Start of INPUT MATERIAL

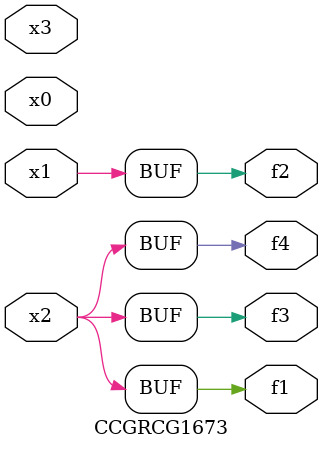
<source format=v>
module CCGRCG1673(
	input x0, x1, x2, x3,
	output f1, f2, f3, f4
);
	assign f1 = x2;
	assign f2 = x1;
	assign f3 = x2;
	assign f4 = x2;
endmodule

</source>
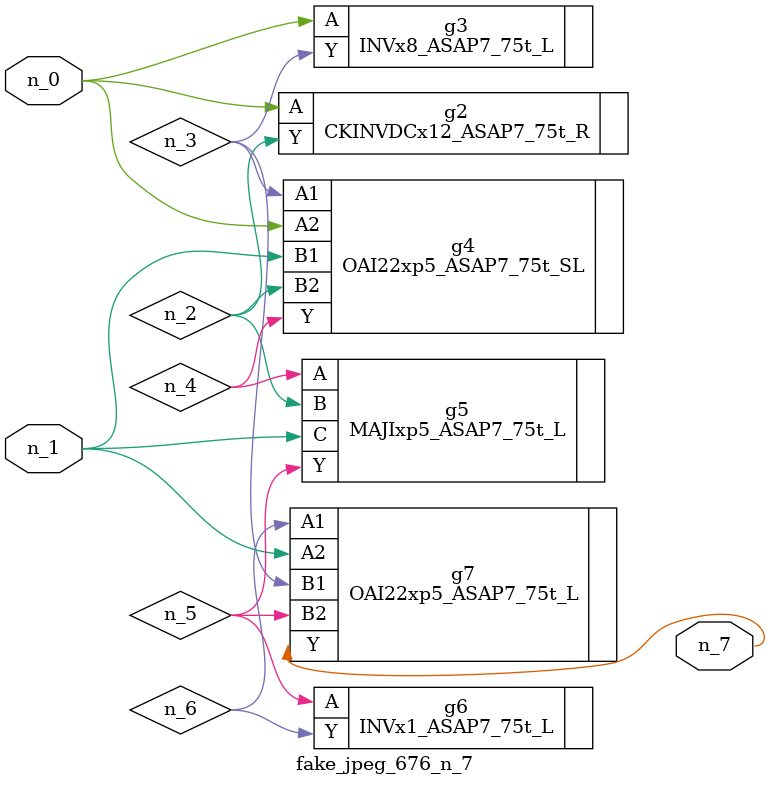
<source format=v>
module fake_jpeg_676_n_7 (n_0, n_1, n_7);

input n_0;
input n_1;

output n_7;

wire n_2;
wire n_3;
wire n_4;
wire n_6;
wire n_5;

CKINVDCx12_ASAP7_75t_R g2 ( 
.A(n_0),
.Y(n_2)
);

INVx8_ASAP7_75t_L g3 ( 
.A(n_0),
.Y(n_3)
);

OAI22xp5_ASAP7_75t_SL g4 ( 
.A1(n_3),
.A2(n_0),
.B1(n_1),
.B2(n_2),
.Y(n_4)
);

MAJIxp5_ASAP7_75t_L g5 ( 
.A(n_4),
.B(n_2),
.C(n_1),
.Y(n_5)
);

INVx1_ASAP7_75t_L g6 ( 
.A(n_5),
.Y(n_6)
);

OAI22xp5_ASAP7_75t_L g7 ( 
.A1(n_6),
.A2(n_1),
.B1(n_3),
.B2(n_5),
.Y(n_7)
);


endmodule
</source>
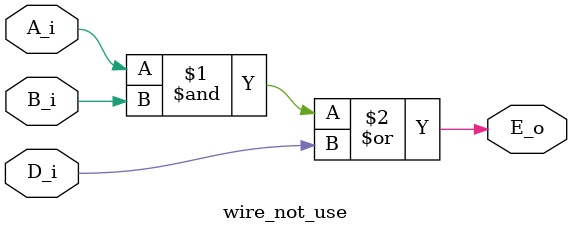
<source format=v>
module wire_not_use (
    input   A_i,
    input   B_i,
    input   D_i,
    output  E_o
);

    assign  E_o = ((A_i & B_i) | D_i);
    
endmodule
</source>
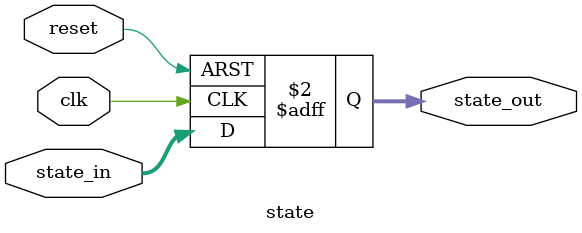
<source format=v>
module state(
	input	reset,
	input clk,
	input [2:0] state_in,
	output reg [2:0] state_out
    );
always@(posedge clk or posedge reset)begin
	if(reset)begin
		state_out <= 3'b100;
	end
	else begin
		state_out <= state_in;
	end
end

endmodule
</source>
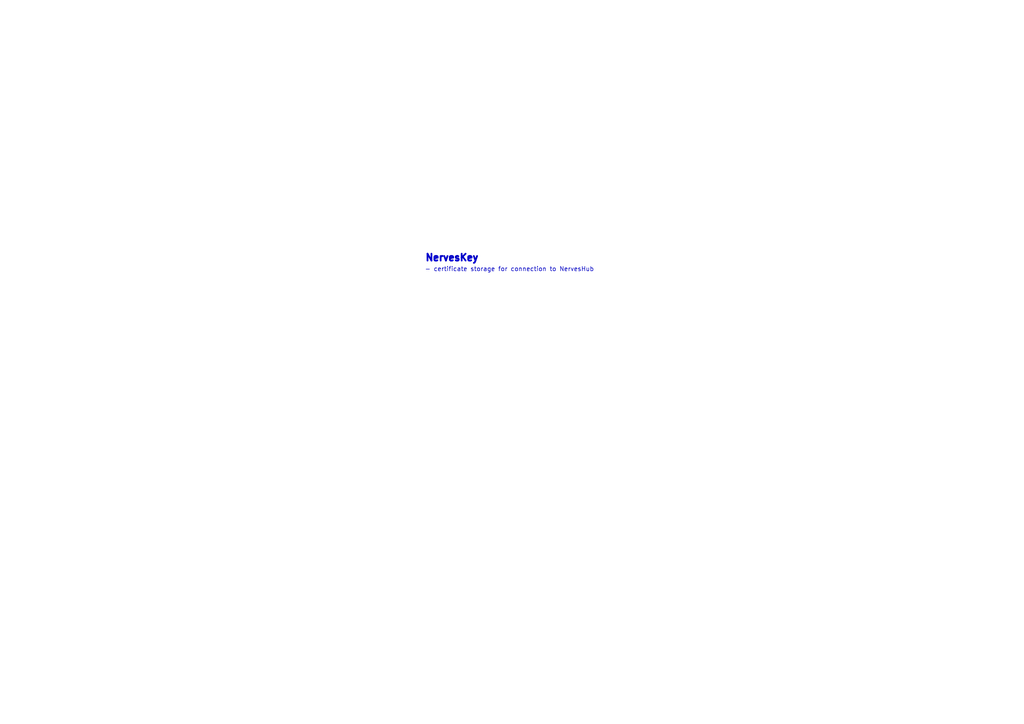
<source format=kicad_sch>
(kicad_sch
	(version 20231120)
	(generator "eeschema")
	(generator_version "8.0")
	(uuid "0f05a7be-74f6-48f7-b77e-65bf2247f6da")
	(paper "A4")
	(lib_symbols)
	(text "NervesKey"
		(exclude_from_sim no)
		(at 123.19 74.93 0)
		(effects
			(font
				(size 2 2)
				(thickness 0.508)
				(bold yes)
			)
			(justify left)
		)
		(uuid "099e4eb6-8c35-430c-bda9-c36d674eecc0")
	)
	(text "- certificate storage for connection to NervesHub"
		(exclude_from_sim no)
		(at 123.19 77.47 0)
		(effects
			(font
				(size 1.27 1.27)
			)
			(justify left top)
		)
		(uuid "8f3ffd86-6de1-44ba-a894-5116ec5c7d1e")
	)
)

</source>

End of INPUT MATERIAL

INSTRUCTIONS TO FOLLOW: Skip the images and set down the rest of the data unchanged.

TASK ANSWER:
<source format=v>
module CCGRCG1673(
	input x0, x1, x2, x3,
	output f1, f2, f3, f4
);
	assign f1 = x2;
	assign f2 = x1;
	assign f3 = x2;
	assign f4 = x2;
endmodule

</source>
<source format=v>
module fake_jpeg_676_n_7 (n_0, n_1, n_7);

input n_0;
input n_1;

output n_7;

wire n_2;
wire n_3;
wire n_4;
wire n_6;
wire n_5;

CKINVDCx12_ASAP7_75t_R g2 ( 
.A(n_0),
.Y(n_2)
);

INVx8_ASAP7_75t_L g3 ( 
.A(n_0),
.Y(n_3)
);

OAI22xp5_ASAP7_75t_SL g4 ( 
.A1(n_3),
.A2(n_0),
.B1(n_1),
.B2(n_2),
.Y(n_4)
);

MAJIxp5_ASAP7_75t_L g5 ( 
.A(n_4),
.B(n_2),
.C(n_1),
.Y(n_5)
);

INVx1_ASAP7_75t_L g6 ( 
.A(n_5),
.Y(n_6)
);

OAI22xp5_ASAP7_75t_L g7 ( 
.A1(n_6),
.A2(n_1),
.B1(n_3),
.B2(n_5),
.Y(n_7)
);


endmodule
</source>
<source format=v>
module wire_not_use (
    input   A_i,
    input   B_i,
    input   D_i,
    output  E_o
);

    assign  E_o = ((A_i & B_i) | D_i);
    
endmodule
</source>
<source format=v>
module state(
	input	reset,
	input clk,
	input [2:0] state_in,
	output reg [2:0] state_out
    );
always@(posedge clk or posedge reset)begin
	if(reset)begin
		state_out <= 3'b100;
	end
	else begin
		state_out <= state_in;
	end
end

endmodule
</source>
<source format=kicad_sch>
(kicad_sch
	(version 20231120)
	(generator "eeschema")
	(generator_version "8.0")
	(uuid "0f05a7be-74f6-48f7-b77e-65bf2247f6da")
	(paper "A4")
	(lib_symbols)
	(text "NervesKey"
		(exclude_from_sim no)
		(at 123.19 74.93 0)
		(effects
			(font
				(size 2 2)
				(thickness 0.508)
				(bold yes)
			)
			(justify left)
		)
		(uuid "099e4eb6-8c35-430c-bda9-c36d674eecc0")
	)
	(text "- certificate storage for connection to NervesHub"
		(exclude_from_sim no)
		(at 123.19 77.47 0)
		(effects
			(font
				(size 1.27 1.27)
			)
			(justify left top)
		)
		(uuid "8f3ffd86-6de1-44ba-a894-5116ec5c7d1e")
	)
)

</source>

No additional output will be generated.